▶ BLOC DE TEXTE:
********************

Plusieurs axes de réformes ont ainsi été poursuivis, et notamment l’ordonnance du 6 avril 2022 (prise sur le fondement de l’article 2 de la loi n°2022-139 du 7 février 2022 ratifiant l’ordonnance n°2021-484 du 21 avril 2021), qui a abouti à l’insertion de nouvelles dispositions dans le Code des transports.

Les dispositions de cette ordonnance couvrent les sujets suivants :

Les modalités de représentation

L’ordonnance complète le dispositif organisant le dialogue social de secteur entre les représentants des plateformes de VTC (voiture de transport avec chauffeur) et de livraison de marchandises au moyen d’un véhicule à deux ou trois roues, motorisé ou non, et les travailleurs indépendants qui recourent à ces activités.

A ce titre, l’ordonnance :

  • détermine les formes juridiques que peuvent revêtir les organisations susceptibles de représenter les entreprises de plateformes et met en place un cadre permettant de reconnaître leur représentativité au niveau des secteurs d’activité économique ;
  • impose, outre les critères traditionnels de la représentativité, une audience minimale de 8%, qui s’apprécie à hauteur de 30% au regard du nombre de travailleurs inscrits sur les plateformes adhérentes à l’organisation, et à hauteur de 70% au regard du montant total des revenus générés par les entreprises des plateformes adhérentes à l’organisation ;
  • prévoit que les organisations des plateformes devront déposer leur candidature auprès de l’ARPE (Autorité des Relations sociales des Plateformes d’Emploi), qui est chargée de contrôler le respect des critères de représentativité ; 
  • indique que la liste des organisations reconnues représentatives dans les secteurs d’activité est arrêtée par le directeur général de l’ARPE, au nom de l’Etat, après avis du conseil d’administration de l’établissement public.

Pour ce premier cycle de mesure de la représentativité, les arrêtés fixant la liste des organisations représentatives seront publiés avant le 31 octobre 2022. Les organisations reconnues représentatives désigneront ensuite leurs représentants, dont le nombre sera déterminé par décret.

********************

▶ CONSIGNES DE TRAVAIL: Poursuivez, s'il vous plaît, le texte ci-dessus sur le dialogue social des plateformes de VTC et de livraison, en reprenant juste après sa dernière phrase.

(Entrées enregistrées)
********************

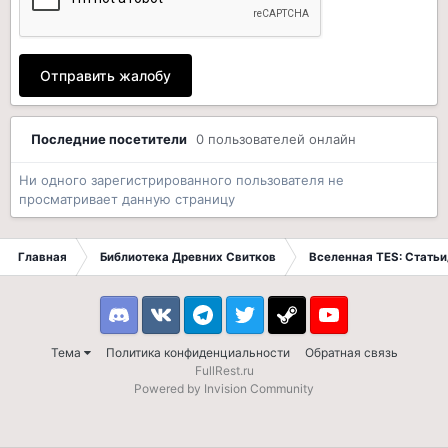
Отправить жалобу
Последние посетители
0 пользователей онлайн
Ни одного зарегистрированного пользователя не
просматривает данную страницу
Главная
Библиотека Древних Свитков
Вселенная TES: Стать
Discord
VK
Telegram
Twitter
Steam
Youtube
Тема
Политика конфиденциальности
Обратная связь
FullRest.ru
Powered by Invision Community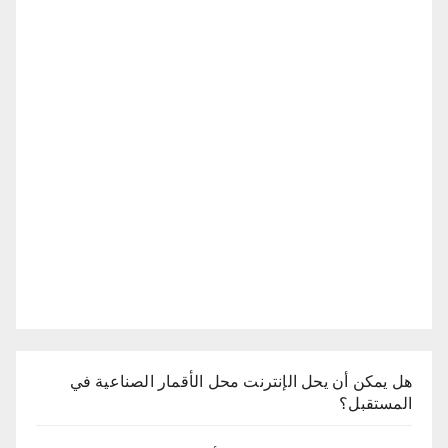
هل يمكن أن يحل الإنترنت محل الأقمار الصناعية في
المستقبل؟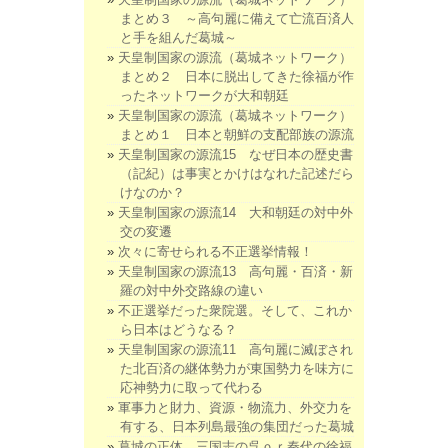
まとめ３ ～高句麗に備えて亡流百済人
と手を組んだ葛城～
天皇制国家の源流（葛城ネットワーク）
まとめ２ 日本に脱出してきた徐福が作
ったネットワークが大和朝廷
天皇制国家の源流（葛城ネットワーク）
まとめ１ 日本と朝鮮の支配部族の源流
天皇制国家の源流15 なぜ日本の歴史書
（記紀）は事実とかけはなれた記述だら
けなのか？
天皇制国家の源流14 大和朝廷の対中外
交の変遷
次々に寄せられる不正選挙情報！
天皇制国家の源流13 高句麗・百済・新
羅の対中外交路線の違い
不正選挙だった衆院選。そして、これか
ら日本はどうなる？
天皇制国家の源流11 高句麗に滅ぼされ
た北百済の継体勢力が東国勢力を味方に
応神勢力に取って代わる
軍事力と財力、資源・物流力、外交力を
有する、日本列島最強の集団だった葛城
葛城の正体 三国志の呉ｏｒ秦代の徐福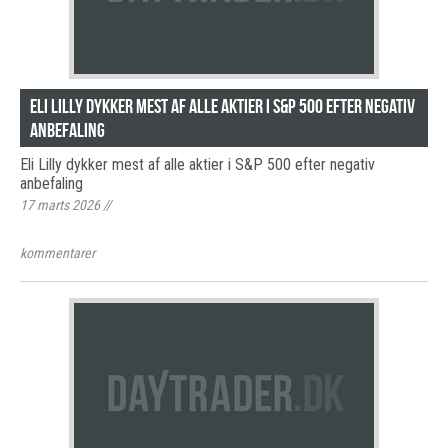
Eli Lilly dykker mest af alle aktier i S&P 500 efter negativ
anbefaling
Eli Lilly dykker mest af alle aktier i S&P 500 efter negativ
anbefaling
17 marts 2026
//
kommentarer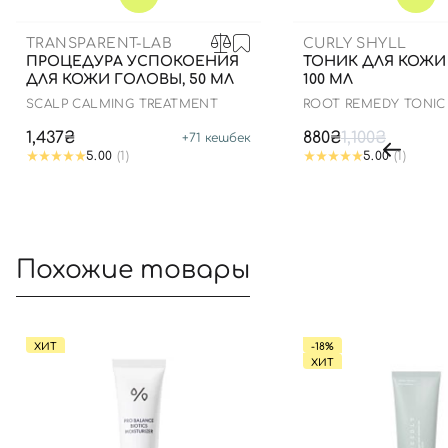
TRANSPARENT-LAB
CURLY SHYLL
ПРОЦЕДУРА УСПОКОЕНИЯ
ТОНИК ДЛЯ КОЖИ
ДЛЯ КОЖИ ГОЛОВЫ, 50 МЛ
100 МЛ
SCALP CALMING TREATMENT
ROOT REMEDY TONIC
1,437₴
880₴
1,100₴
+
71
кешбек
5.00
(1)
5.00
(1)
Похожие товары
ХИТ
-18%
ХИТ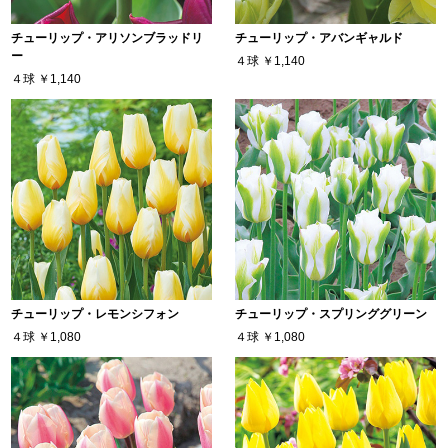
チューリップ・アリソンブラッドリ
チューリップ・アバンギャルド
ー
４球
￥1,140
４球
￥1,140
チューリップ・レモンシフォン
チューリップ・スプリンググリーン
４球
￥1,080
４球
￥1,080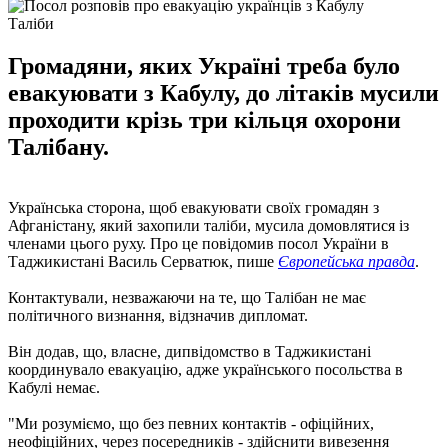
Таліби
Громадяни, яких Україні треба було
евакуювати з Кабулу, до літаків мусили
проходити крізь три кільця охорони
Талібану.
Українська сторона, щоб евакуювати своїх громадян з
Афганістану, який захопили таліби, мусила домовлятися із
членами цього руху. Про це повідомив посол України в
Таджикистані Василь Серватюк, пише
Європейська правда
.
Контактували, незважаючи на те, що Талібан не має
політичного визнання, відзначив дипломат.
Він додав, що, власне, дипвідомство в Таджикистані
координувало евакуацію, адже українського посольства в
Кабулі немає.
"Ми розуміємо, що без певних контактів - офіційних,
неофіційних, через посередників - здійснити вивезення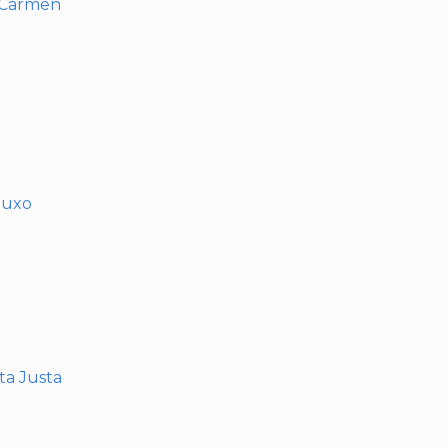
l Carmen
muxo
nta Justa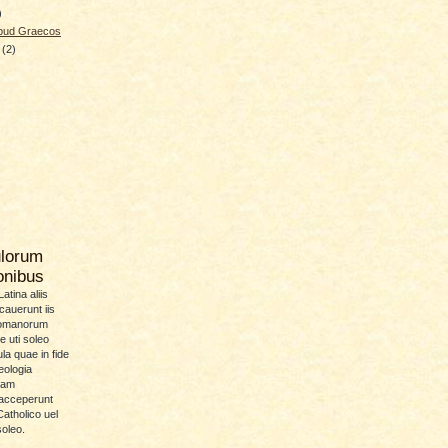
)
apud Graecos
y
(2)
ulorum
ionibus
atina aliis
icauerunt iis
Romanorum
 uti soleo
la quae in fide
eologia
uam
 acceperunt
atholico uel
soleo.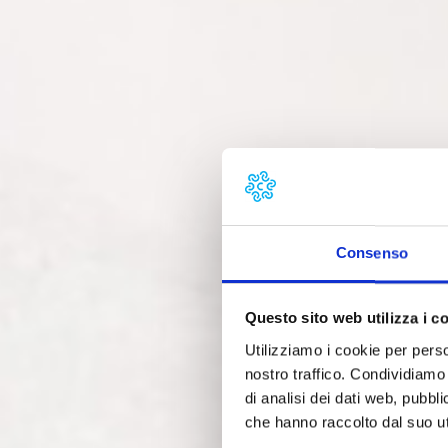
Consenso
Questo sito web utilizza i c
Utilizziamo i cookie per perso
nostro traffico. Condividiamo 
di analisi dei dati web, pubbl
che hanno raccolto dal suo uti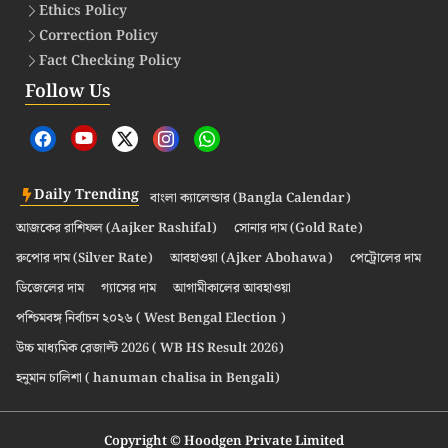
Ethics Policy
Correction Policy
Fact Checking Policy
Follow Us
Daily Trending
বাংলা ক্যালেন্ডার (Bangla Calendar)
আজকের রাশিফল (Aajker Rashifal)
সোনার দাম (Gold Rate)
রুপোর দাম (Silver Rate)
আবহাওয়া (Ajker Abohawa)
পেট্রোলের দাম
ডিজেলের দাম
গ্যাসের দাম
আগামীকালের আবহাওয়া
পশ্চিমবঙ্গ নির্বাচন ২০২৬ ( West Bengal Election )
উচ্চ মাধ্যমিক রেজাল্ট 2026 ( WB HS Result 2026)
হনুমান চালিশা ( hanuman chalisa in Bengali)
Copyright © Hoodgen Private Limited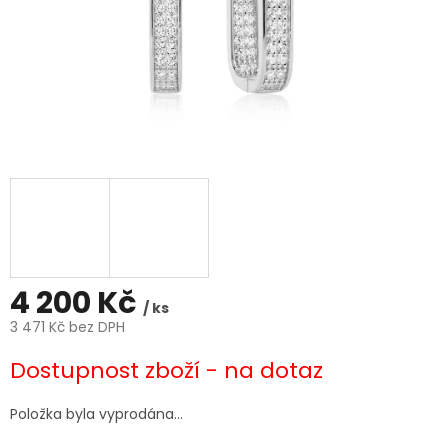
4 200 Kč
/ ks
3 471 Kč bez DPH
Měrná
Dostupnost zboží - na dotaz
cena:
Položka byla vyprodána…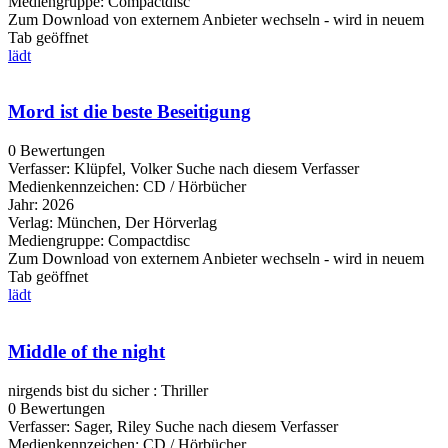
Mediengruppe:
Compactdisc
Zum Download von externem Anbieter wechseln - wird in neuem
Tab geöffnet
lädt
Mord ist die beste Beseitigung
0 Bewertungen
Verfasser:
Klüpfel, Volker
Suche nach diesem Verfasser
Medienkennzeichen:
CD / Hörbücher
Jahr:
2026
Verlag:
München, Der Hörverlag
Mediengruppe:
Compactdisc
Zum Download von externem Anbieter wechseln - wird in neuem
Tab geöffnet
lädt
Middle of the night
nirgends bist du sicher : Thriller
0 Bewertungen
Verfasser:
Sager, Riley
Suche nach diesem Verfasser
Medienkennzeichen:
CD / Hörbücher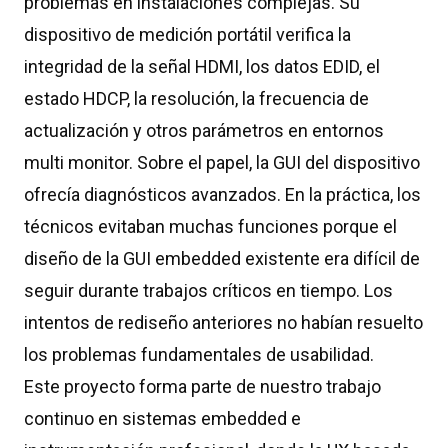
problemas en instalaciones complejas. Su
dispositivo de medición portátil verifica la
integridad de la señal HDMI, los datos EDID, el
estado HDCP, la resolución, la frecuencia de
actualización y otros parámetros en entornos
multi monitor. Sobre el papel, la GUI del dispositivo
ofrecía diagnósticos avanzados. En la práctica, los
técnicos evitaban muchas funciones porque el
diseño de la GUI embedded existente era difícil de
seguir durante trabajos críticos en tiempo. Los
intentos de rediseño anteriores no habían resuelto
los problemas fundamentales de usabilidad.
Este proyecto forma parte de nuestro trabajo
continuo en sistemas embedded e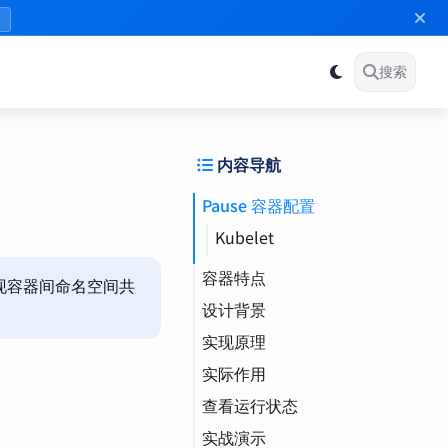
》
搜索
内容导航
Pause 容器配置
Kubelet
容器特点
负责实现容器间命名空间共
设计背景
实现原理
Namespace（命名空
间）
实际作用
网络共享机制
查看运行状态
关键特性
IPC（进程间通信）
实战演示
PID（进程 ID）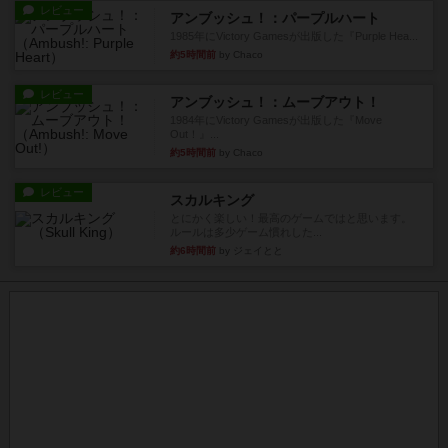
レビュー
アンブッシュ！：パープルハート
1985年にVictory Gamesが出版した『Purple Hea...
約5時間前
by Chaco
レビュー
アンブッシュ！：ムーブアウト！
1984年にVictory Gamesが出版した『Move
Out！』...
約5時間前
by Chaco
レビュー
スカルキング
とにかく楽しい！最高のゲームではと思います。
ルールは多少ゲーム慣れした...
約6時間前
by ジェイとと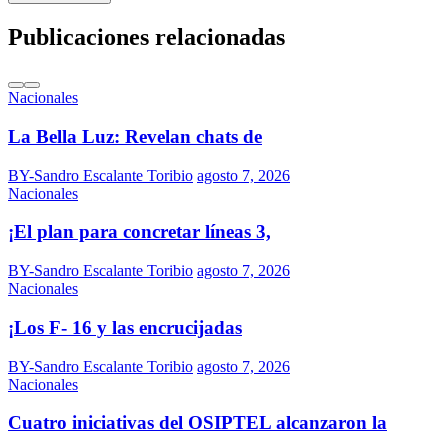
Publicaciones relacionadas
Nacionales
La Bella Luz: Revelan chats de
BY-Sandro Escalante Toribio
agosto 7, 2026
Nacionales
¡El plan para concretar líneas 3,
BY-Sandro Escalante Toribio
agosto 7, 2026
Nacionales
¡Los F- 16 y las encrucijadas
BY-Sandro Escalante Toribio
agosto 7, 2026
Nacionales
Cuatro iniciativas del OSIPTEL alcanzaron la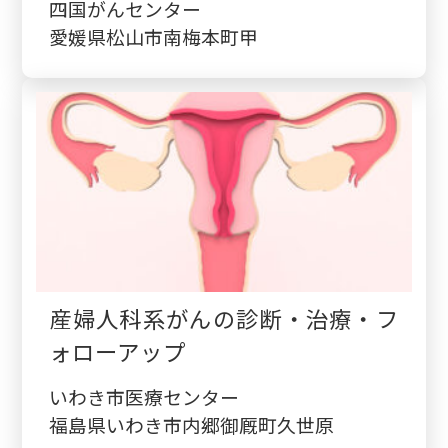
四国がんセンター
愛媛県松山市南梅本町甲
産婦人科系がんの診断・治療・フ
ォローアップ
いわき市医療センター
福島県いわき市内郷御厩町久世原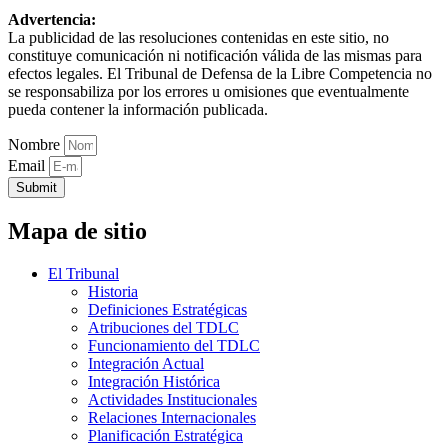
Advertencia:
La publicidad de las resoluciones contenidas en este sitio, no
constituye comunicación ni notificación válida de las mismas para
efectos legales. El Tribunal de Defensa de la Libre Competencia no
se responsabiliza por los errores u omisiones que eventualmente
pueda contener la información publicada.
Nombre
Email
Submit
Mapa de sitio
El Tribunal
Historia
Definiciones Estratégicas
Atribuciones del TDLC
Funcionamiento del TDLC
Integración Actual
Integración Histórica
Actividades Institucionales
Relaciones Internacionales
Planificación Estratégica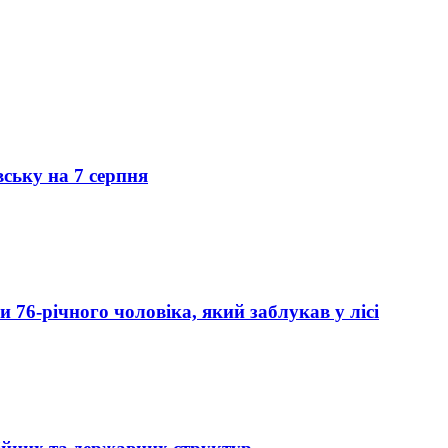
вську на 7 серпня
76-річного чоловіка, який заблукав у лісі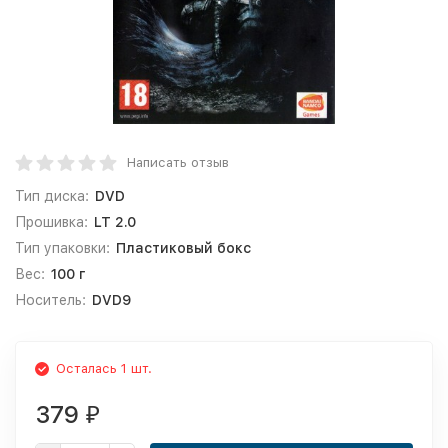
Написать отзыв
Тип диска:
DVD
Прошивка:
LT 2.0
Тип упаковки:
Пластиковый бокс
Вес:
100 г
Носитель:
DVD9
Осталась 1 шт.
379
₽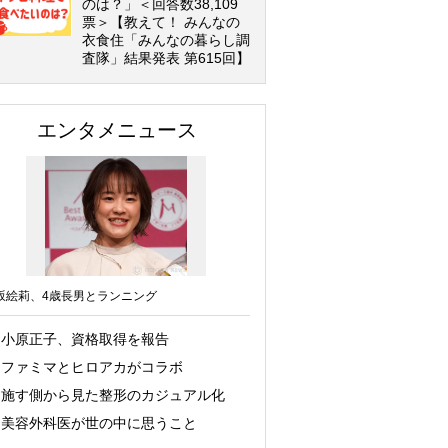
のは？」＜回答数38,109
票＞【教えて！ みんなの
衣食住「みんなの暮らし調
査隊」結果発表 第615回】
エンタメニュース
坂絵莉、4歳長男とランニング
小原正子、資格取得を報告
ファミマとヒロアカがコラボ
施す側から見た整形のカジュアル化
美容外科医が世の中に思うこと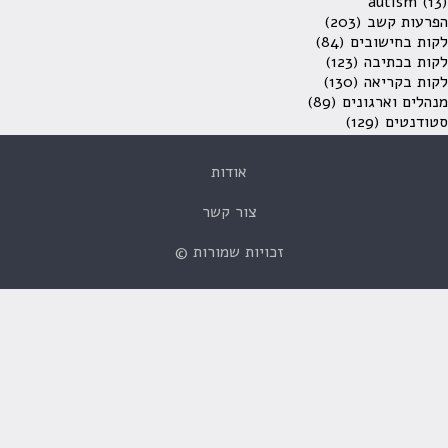
autism
(13)
הפרעות קשב
(203)
לקות בחישובים
(84)
לקות בכתיבה
(123)
לקות בקריאה
(130)
מנהלים וארגונים
(89)
סטודנטים
(129)
אודות
צור קשר
זכויות שמורות ©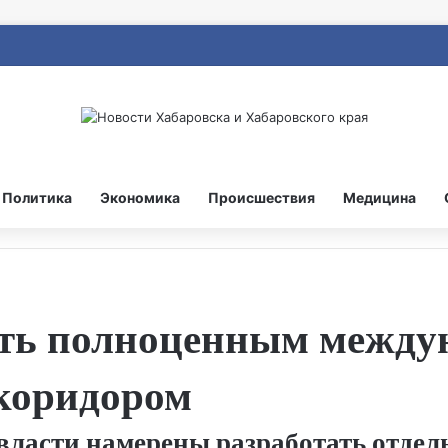
Политика
Экономика
Происшествия
Медицина
ать полноценным межд
коридором
власти намерены разработать отде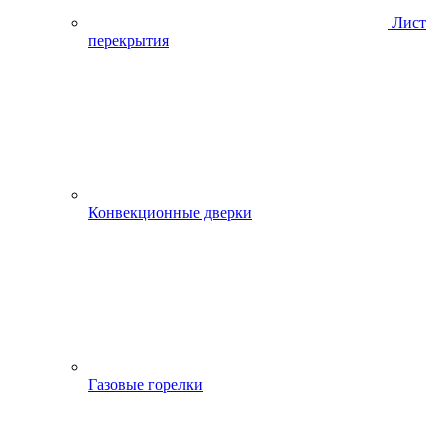
Лист
перекрытия
Конвекционные дверки
Газовые горелки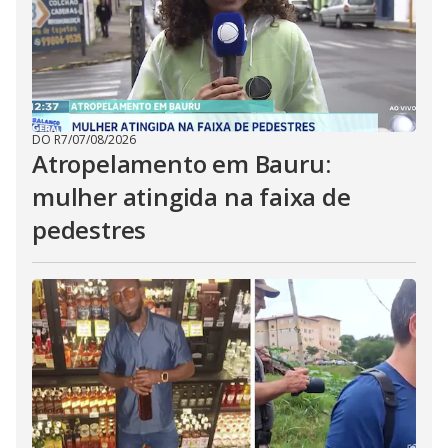
DO R7
/
07/08/2026
Atropelamento em Bauru:
mulher atingida na faixa de
pedestres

********************

▶ RÉPONSE RÉDIGÉE:
Les règles de la négociation collective

L’ordonnance vient également définir les règles de négociation collective dans les secteurs d’activité suivants :

  • conduite d’une voiture de transport avec chauffeur ;
  • livraison de marchandises au moyen d’un véhicule à deux ou trois roues, motorisé ou non.

Les accords ainsi conclus :

  • peuvent définir au sein de chaque secteur le champ d’application territorial et professionnel de leurs stipulations ;
  • sont négociés par les représentants des organisations de travailleurs et les représentants des organisations de plateformes reconnues représentatives ;
  • sont valables, dès lors, d’une part, qu’ils sont signés par au moins une organisation de plateformes et par des organisations de travailleurs représentant plus de 30% des suffrages exprimés lors des élections, d’autre part, qu’aucune organisation de travailleurs représentant au moins 50% des suffrages exprimés ne s’y est opposée ;
  • doivent avoir été négociés de manière éclairée. A cette fin, l’ordonnance prévoit que les organisations de plateformes communiquent aux organisations de travailleurs les informations nécessaires.

Pour favoriser la conclusion d’accords sur les sujets d’importance particulière, l’ordonnance prévoit une obligation d’engager une négociation tous les ans au niveau du secteur, sur au moins un des thèmes suivants :

  • Les modalités de détermination des revenus des travailleurs, y compris le prix de leurs prestations de services ;
  • Les conditions d’exercices de l’activité professionnelle des travailleurs, et notamment l’encadrement de leur temps d’activité, ainsi que les effets des algorithmes et des changements les affectant sur les modalités d’accomplissement des prestations ;
  • La prévention des risques professionnels et des dommages causés à des tiers ;
  • Les modalités de développement des compétences professionnelles et de sécurisation des parcours professionnels.

D’autres thèmes de discussions possibles sont également listés.

L’ordonnance prévoit la possibilité de négocier des accords de méthode permettant à la négociation de s’accomplir dans des conditions de loyauté et de confiance mutuelle entre les parties.

L’accord ainsi conclu s’applique aux plateformes adhérentes aux organisations signataires et à leurs travailleurs relevant des secteurs concernés. Il s’impose aux contrats commerciaux liant les plateformes et les travailleurs du secteur concerné, aux engagements unilatéraux et aux chartes de responsabilité sociale que peuvent adopter les plateformes, sauf stipulations plus favorables.

Les modalités d’application, de révision, de dénonciation des accords collectifs de secteur sont précisées.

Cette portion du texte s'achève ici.